**Problem requirements:** Range to reproduce from the entries below: the line with "right elbow: (483, 404)", the line with "right back paw: (100, 521)", and every line in between. Give them exactly and give nothing else.

**Entries supplied:**
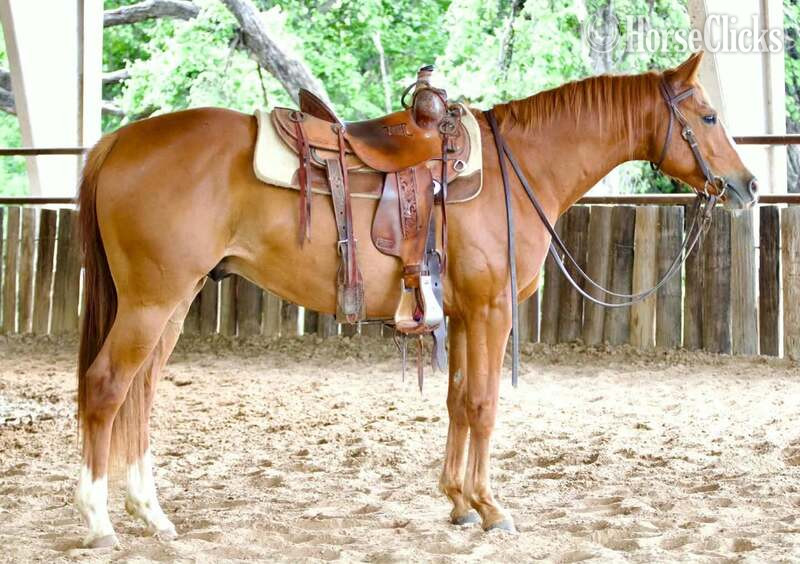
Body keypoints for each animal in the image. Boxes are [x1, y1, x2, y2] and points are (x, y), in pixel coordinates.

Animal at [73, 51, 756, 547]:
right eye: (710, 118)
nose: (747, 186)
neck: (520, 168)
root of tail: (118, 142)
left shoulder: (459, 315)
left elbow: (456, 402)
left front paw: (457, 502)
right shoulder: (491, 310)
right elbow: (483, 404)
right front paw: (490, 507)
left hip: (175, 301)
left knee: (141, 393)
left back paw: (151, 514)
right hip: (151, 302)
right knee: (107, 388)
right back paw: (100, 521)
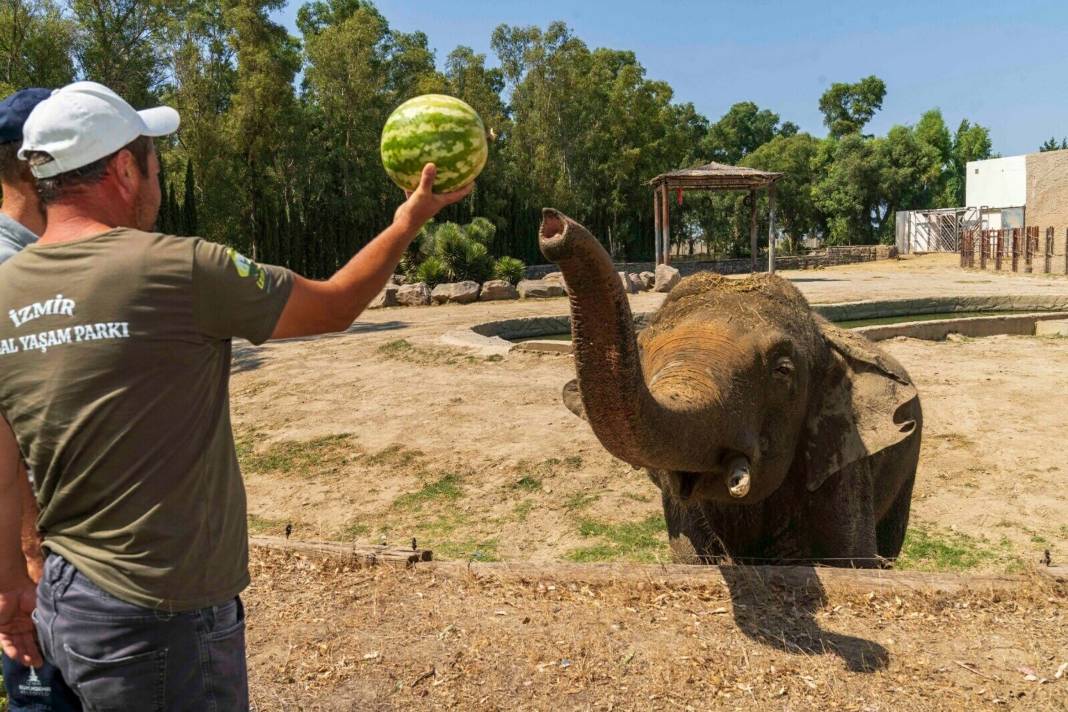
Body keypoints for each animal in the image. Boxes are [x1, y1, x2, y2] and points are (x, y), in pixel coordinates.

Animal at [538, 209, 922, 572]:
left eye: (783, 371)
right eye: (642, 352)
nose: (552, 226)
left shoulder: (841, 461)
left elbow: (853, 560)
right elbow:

==

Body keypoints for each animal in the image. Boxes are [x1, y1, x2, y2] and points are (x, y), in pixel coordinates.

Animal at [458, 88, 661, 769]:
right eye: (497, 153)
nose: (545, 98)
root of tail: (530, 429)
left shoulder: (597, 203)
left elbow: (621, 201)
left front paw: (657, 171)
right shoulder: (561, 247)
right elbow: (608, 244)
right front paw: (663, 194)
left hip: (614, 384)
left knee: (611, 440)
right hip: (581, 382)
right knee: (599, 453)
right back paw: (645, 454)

--

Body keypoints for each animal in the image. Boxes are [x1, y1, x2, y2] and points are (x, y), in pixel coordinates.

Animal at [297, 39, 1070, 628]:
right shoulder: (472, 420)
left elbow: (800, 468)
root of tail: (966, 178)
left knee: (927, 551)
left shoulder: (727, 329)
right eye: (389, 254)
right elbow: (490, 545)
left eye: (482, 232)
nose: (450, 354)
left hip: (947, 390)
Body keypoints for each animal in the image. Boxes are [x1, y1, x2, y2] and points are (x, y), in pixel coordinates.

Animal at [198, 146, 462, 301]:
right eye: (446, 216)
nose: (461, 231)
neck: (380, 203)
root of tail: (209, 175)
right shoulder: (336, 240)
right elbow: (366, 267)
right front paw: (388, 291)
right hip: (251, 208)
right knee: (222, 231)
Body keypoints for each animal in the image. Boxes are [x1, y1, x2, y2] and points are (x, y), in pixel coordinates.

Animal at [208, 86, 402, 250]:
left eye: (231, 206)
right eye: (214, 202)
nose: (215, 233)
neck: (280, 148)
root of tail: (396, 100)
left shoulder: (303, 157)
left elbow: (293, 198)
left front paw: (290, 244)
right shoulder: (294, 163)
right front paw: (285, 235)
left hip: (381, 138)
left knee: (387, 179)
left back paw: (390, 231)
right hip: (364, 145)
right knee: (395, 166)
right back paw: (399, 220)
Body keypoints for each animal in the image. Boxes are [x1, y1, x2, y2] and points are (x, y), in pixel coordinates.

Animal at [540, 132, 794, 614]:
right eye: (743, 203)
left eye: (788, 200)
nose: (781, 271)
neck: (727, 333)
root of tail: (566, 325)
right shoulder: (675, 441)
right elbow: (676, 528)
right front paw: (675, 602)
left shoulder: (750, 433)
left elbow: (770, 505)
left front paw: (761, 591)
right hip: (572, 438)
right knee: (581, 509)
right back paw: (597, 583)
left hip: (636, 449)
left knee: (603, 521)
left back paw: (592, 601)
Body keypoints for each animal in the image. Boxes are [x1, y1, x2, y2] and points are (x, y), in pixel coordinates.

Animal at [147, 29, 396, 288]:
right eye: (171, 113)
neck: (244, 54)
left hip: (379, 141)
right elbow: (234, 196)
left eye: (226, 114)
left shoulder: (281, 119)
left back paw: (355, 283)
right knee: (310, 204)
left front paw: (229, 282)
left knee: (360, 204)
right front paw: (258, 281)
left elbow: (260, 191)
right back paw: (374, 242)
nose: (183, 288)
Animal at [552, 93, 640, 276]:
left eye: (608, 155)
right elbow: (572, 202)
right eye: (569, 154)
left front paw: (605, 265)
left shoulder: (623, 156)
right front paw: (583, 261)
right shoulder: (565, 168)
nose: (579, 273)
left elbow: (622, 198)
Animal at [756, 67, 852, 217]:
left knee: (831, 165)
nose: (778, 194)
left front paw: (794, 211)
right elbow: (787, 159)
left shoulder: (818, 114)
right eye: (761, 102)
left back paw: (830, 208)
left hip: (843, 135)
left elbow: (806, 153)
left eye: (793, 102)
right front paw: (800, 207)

**Solution for this exercise:**
right elbow: (483, 404)
right front paw: (490, 507)
left hip: (175, 301)
left knee: (141, 393)
left back paw: (151, 514)
right hip: (151, 302)
right knee: (107, 388)
right back paw: (100, 521)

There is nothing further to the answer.